TASK PROMPT
Before returning the data, strip out the pictures and keep everything else exactly the same.

(MATERIAL PROVIDED)

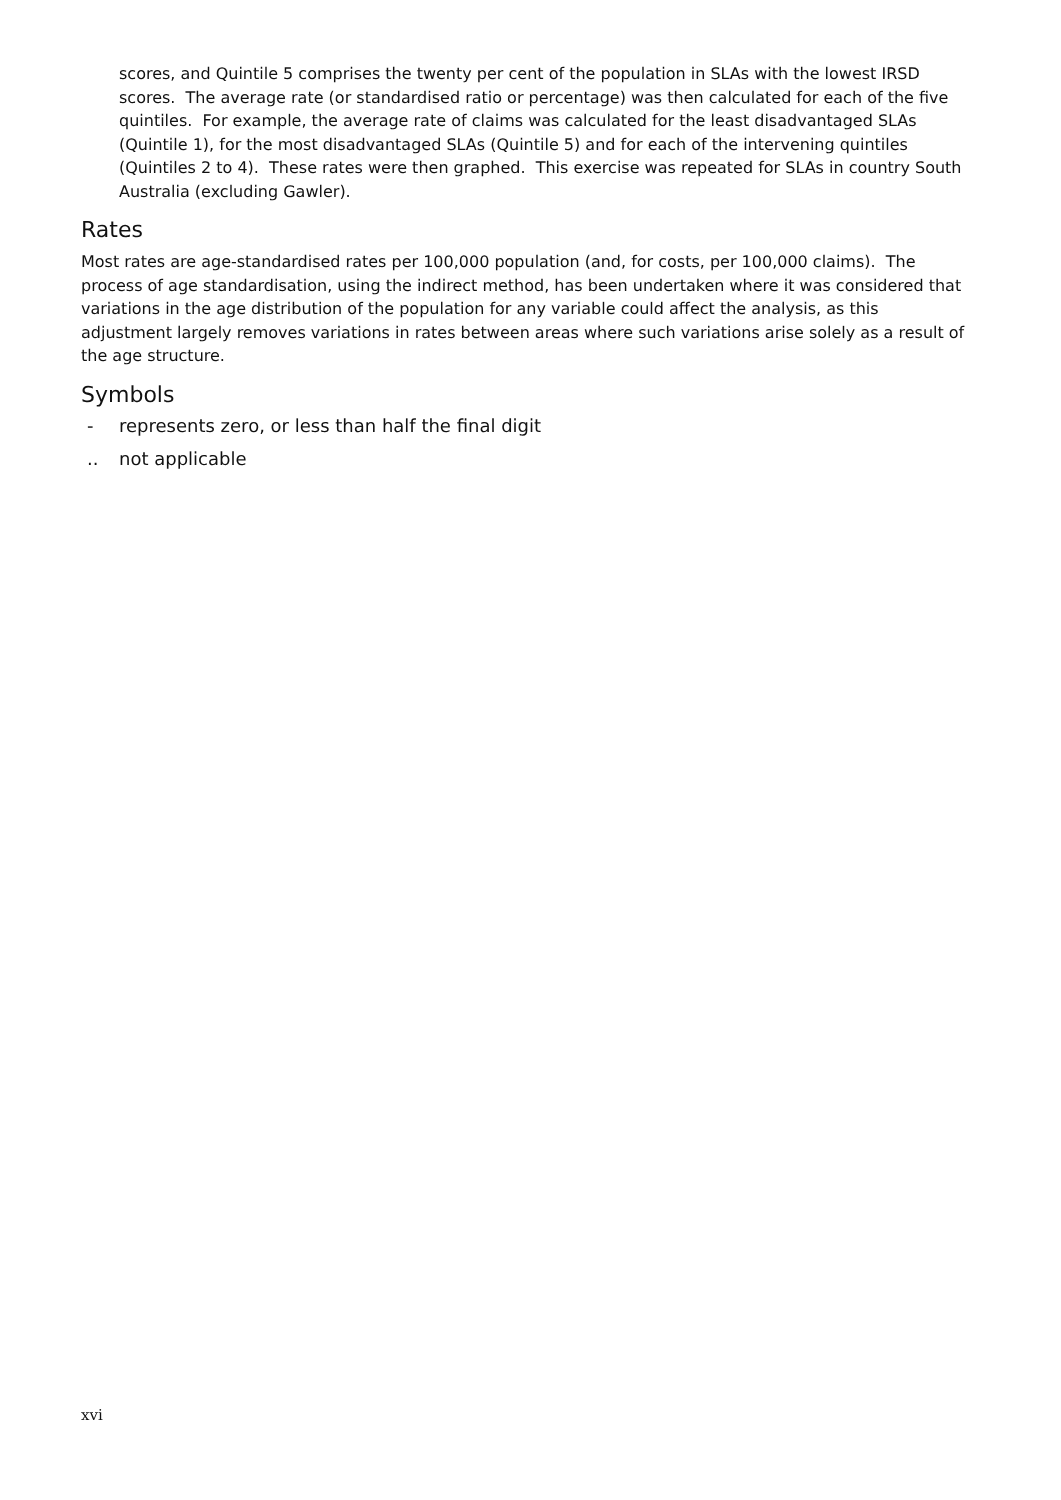scores, and Quintile 5 comprises the twenty per cent of the population in SLAs with the lowest IRSD scores. The average rate (or standardised ratio or percentage) was then calculated for each of the five quintiles. For example, the average rate of claims was calculated for the least disadvantaged SLAs (Quintile 1), for the most disadvantaged SLAs (Quintile 5) and for each of the intervening quintiles (Quintiles 2 to 4). These rates were then graphed. This exercise was repeated for SLAs in country South Australia (excluding Gawler).
Rates
Most rates are age-standardised rates per 100,000 population (and, for costs, per 100,000 claims). The process of age standardisation, using the indirect method, has been undertaken where it was considered that variations in the age distribution of the population for any variable could affect the analysis, as this adjustment largely removes variations in rates between areas where such variations arise solely as a result of the age structure.
Symbols
- represents zero, or less than half the final digit
.. not applicable
xvi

(End MATERIAL PROVIDED)

OUTPUT OF THE EXERCISE
scores, and Quintile 5 comprises the twenty per cent of the population in SLAs with the lowest IRSD scores. The average rate (or standardised ratio or percentage) was then calculated for each of the five quintiles. For example, the average rate of claims was calculated for the least disadvantaged SLAs (Quintile 1), for the most disadvantaged SLAs (Quintile 5) and for each of the intervening quintiles (Quintiles 2 to 4). These rates were then graphed. This exercise was repeated for SLAs in country South Australia (excluding Gawler).
Rates
Most rates are age-standardised rates per 100,000 population (and, for costs, per 100,000 claims). The process of age standardisation, using the indirect method, has been undertaken where it was considered that variations in the age distribution of the population for any variable could affect the analysis, as this adjustment largely removes variations in rates between areas where such variations arise solely as a result of the age structure.
Symbols
- represents zero, or less than half the final digit
.. not applicable
xvi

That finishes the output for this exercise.